My curiosity was peaked when I saw her on an ABC News report. She is a former beach volleyball star, 6 feet 3 inches tall with a size 12 shoe. She is also a "what is, is" kind of person. So I could identify with her on more than one level. (I am an athlete, 6 feet 2 1/4 inches, weigh about the same, wear a size 13, and am a "what is, is" kind of person too.) I do not use the F-Bomb, ever, but she apologizes for that up front.
She talks about the realities of marriage and raising a young family. She caused a firestorm when she said the word "submit" in her book, “To truly be feminine means being soft, receptive, and — look out, here it comes — submissive.” I love it! She is so practical about life and doesn't think we can "have it all." So true!
She gets into diet and exercise and had some practical advice about all of that when I thought that the book was going to be mostly about her marriage to the famous surfer, Laird Hamilton. It was OK with me because I am into diet and exercise, and it is part of our emotional well-being as wives and mothers.

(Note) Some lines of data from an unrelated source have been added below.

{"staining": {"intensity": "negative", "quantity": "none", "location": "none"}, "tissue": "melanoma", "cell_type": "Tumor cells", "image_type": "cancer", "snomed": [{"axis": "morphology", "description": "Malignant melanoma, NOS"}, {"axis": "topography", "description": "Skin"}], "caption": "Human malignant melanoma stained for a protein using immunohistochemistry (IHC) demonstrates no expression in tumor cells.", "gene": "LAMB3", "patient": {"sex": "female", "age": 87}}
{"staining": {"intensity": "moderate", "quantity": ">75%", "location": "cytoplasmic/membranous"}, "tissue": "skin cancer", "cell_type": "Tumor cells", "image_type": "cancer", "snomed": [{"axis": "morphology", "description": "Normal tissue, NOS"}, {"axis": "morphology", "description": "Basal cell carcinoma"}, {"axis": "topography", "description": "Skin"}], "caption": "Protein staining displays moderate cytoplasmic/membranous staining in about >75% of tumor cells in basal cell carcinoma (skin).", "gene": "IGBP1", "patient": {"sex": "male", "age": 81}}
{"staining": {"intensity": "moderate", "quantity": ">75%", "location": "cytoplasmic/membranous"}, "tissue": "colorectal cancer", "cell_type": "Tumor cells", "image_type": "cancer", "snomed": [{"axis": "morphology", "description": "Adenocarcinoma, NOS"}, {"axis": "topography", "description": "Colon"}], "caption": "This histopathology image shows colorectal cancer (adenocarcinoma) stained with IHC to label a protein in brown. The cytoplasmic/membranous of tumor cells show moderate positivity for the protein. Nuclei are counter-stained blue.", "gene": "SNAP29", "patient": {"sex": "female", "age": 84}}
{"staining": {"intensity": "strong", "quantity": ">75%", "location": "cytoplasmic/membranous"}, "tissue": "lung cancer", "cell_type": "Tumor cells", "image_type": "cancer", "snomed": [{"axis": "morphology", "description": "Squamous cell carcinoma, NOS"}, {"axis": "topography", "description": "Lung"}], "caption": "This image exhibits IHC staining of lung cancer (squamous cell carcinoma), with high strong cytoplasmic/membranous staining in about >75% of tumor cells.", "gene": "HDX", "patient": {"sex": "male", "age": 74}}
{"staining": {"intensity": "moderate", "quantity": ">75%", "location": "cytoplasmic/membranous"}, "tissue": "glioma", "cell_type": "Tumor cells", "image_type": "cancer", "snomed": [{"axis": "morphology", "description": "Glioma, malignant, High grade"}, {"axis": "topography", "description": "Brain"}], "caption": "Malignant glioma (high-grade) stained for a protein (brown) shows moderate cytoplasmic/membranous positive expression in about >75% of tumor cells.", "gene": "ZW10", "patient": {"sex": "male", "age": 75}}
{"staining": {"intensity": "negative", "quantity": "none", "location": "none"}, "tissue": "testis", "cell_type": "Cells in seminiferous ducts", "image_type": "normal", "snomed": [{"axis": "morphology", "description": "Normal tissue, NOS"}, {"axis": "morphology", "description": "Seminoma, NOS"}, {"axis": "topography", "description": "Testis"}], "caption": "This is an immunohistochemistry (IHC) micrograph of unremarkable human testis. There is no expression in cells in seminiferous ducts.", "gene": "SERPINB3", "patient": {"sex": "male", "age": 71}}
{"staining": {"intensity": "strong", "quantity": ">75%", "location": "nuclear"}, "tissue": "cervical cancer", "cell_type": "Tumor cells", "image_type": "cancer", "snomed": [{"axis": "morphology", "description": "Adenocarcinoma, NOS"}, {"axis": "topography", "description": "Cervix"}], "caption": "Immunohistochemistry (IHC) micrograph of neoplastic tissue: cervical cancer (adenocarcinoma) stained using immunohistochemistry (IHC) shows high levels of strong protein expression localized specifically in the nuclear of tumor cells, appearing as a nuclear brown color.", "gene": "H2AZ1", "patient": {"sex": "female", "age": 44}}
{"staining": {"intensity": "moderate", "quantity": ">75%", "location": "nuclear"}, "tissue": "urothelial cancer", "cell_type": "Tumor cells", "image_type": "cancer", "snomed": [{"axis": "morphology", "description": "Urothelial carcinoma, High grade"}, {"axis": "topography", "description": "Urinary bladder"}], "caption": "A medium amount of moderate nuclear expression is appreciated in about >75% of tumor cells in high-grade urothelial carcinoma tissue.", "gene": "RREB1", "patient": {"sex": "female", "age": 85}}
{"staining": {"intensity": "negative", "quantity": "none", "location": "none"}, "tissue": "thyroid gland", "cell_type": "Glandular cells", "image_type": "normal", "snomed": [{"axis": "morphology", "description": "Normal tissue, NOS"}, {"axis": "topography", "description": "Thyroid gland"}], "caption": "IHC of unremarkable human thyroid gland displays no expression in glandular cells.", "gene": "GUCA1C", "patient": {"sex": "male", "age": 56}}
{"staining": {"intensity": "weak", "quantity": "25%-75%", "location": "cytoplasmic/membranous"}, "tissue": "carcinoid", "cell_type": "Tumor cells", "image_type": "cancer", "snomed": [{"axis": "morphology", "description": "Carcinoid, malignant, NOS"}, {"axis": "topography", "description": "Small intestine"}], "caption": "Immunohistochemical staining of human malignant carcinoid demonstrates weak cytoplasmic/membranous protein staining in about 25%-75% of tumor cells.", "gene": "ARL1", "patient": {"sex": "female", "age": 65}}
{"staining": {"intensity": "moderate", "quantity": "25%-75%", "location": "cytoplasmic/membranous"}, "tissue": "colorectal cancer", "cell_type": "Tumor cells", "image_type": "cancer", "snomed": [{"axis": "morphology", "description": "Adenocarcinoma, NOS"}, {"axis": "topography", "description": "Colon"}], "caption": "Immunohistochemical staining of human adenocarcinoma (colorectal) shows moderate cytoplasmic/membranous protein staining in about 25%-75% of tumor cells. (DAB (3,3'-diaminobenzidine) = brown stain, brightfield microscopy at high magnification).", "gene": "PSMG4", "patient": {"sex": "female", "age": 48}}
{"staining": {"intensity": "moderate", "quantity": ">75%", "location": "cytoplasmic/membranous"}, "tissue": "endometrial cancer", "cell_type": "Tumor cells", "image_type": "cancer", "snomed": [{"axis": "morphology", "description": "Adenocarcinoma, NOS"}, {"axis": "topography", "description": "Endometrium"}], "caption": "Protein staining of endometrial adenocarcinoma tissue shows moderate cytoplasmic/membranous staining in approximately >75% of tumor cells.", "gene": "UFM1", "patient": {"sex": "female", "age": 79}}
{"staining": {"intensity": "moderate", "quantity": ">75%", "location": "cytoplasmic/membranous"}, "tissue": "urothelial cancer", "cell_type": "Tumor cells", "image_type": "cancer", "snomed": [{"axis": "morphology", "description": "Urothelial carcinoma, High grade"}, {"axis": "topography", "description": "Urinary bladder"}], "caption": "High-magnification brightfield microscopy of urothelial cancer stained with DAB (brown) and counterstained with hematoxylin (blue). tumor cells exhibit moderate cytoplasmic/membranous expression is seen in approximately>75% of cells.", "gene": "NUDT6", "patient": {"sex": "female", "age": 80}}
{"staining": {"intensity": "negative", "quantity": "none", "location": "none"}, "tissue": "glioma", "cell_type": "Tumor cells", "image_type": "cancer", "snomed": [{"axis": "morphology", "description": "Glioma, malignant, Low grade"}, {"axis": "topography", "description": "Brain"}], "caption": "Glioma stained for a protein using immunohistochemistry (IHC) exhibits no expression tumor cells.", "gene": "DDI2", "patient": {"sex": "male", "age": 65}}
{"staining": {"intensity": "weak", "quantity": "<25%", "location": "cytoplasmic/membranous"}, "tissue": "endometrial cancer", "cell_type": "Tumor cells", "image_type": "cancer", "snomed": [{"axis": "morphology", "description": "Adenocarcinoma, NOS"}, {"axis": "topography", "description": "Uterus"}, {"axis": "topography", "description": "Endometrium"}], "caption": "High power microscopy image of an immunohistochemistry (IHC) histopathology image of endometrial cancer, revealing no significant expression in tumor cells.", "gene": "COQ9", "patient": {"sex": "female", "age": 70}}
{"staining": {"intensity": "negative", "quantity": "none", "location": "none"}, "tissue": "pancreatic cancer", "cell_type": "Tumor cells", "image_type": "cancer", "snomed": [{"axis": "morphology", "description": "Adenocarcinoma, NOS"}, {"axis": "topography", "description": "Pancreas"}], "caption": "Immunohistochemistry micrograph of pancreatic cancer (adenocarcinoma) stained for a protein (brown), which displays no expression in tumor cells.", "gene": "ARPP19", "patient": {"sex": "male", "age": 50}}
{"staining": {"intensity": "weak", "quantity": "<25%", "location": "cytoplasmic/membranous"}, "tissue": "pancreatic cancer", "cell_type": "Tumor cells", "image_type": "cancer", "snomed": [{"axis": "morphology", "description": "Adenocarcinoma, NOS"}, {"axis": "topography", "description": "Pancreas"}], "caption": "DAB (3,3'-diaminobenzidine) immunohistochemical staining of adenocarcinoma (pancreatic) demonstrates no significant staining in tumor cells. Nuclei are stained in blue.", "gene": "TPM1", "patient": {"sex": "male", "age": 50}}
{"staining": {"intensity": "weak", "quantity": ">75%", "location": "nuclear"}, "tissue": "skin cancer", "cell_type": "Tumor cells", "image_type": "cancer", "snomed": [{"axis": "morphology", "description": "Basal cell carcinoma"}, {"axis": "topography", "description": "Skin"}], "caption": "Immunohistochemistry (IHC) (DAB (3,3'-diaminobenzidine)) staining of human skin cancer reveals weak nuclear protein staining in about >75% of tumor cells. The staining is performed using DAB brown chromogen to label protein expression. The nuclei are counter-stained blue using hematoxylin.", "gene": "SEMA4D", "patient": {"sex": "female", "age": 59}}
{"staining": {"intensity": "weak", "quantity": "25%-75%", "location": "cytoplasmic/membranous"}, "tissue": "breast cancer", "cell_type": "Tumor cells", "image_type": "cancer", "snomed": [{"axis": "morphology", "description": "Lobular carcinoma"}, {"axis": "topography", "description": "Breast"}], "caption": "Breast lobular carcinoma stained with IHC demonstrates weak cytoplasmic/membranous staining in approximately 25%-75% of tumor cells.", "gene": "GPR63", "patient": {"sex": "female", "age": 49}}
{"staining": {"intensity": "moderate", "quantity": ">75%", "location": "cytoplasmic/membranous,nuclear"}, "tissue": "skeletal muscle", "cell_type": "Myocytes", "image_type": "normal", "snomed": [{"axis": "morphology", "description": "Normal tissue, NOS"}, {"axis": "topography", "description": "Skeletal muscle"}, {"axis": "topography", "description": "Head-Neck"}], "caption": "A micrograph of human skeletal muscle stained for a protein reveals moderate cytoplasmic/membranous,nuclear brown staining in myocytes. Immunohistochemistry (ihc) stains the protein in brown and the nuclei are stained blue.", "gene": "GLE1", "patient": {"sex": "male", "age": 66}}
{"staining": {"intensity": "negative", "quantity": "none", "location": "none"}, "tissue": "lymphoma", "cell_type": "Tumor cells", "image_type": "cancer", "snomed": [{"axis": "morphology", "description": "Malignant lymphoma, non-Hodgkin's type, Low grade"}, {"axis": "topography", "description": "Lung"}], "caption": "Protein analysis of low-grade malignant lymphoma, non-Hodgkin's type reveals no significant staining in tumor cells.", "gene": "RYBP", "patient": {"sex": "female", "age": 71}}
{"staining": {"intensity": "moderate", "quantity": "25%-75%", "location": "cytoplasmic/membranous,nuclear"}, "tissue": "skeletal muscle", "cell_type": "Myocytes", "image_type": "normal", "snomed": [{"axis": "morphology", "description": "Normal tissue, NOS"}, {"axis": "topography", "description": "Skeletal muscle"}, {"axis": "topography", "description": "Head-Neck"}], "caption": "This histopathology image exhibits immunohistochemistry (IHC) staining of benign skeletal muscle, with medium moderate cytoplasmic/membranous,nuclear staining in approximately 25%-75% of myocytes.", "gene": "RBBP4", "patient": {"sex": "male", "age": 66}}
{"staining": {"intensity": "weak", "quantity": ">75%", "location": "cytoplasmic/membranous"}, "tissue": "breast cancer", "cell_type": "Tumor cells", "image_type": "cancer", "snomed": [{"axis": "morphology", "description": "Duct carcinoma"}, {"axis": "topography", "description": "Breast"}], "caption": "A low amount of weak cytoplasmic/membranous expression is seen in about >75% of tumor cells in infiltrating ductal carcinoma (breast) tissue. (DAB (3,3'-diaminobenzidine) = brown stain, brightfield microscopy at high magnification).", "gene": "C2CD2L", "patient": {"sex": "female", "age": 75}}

It is almost as if Gabrielle has looked at a message about women that I wrote in the late 1990's about the four "C's" (comparing leads to being crestfallen, competitive, or challenged). She writes a similar thing:
I learned early on never to measure myself against another teammate. There were always going to be girls who were bigger, stronger, and faster than I was, and girls whom I was bigger, stronger, and faster than. I realized I had to just do my thing, and work hard at what I knew I was good at. When I saw a chick that was a bada--, my goal was to acknowledge it without being threatened by her talent or her power . . .
I think it's important for women to get that attitude going, where we can celebrate one another for what we excel in, without comparing or competing. It's ugly when we pull one another down, and it does nothing to improve the quality of our lives. And in the same way it's self-sabotage to envy people; you should strive not to feel smug when you're obviously better than the person next to you -- that's poisonous in it own way.
I always remember the old saying, "comparison is the death of happiness."Amen to my twin (minus the F-bombs), Gabby!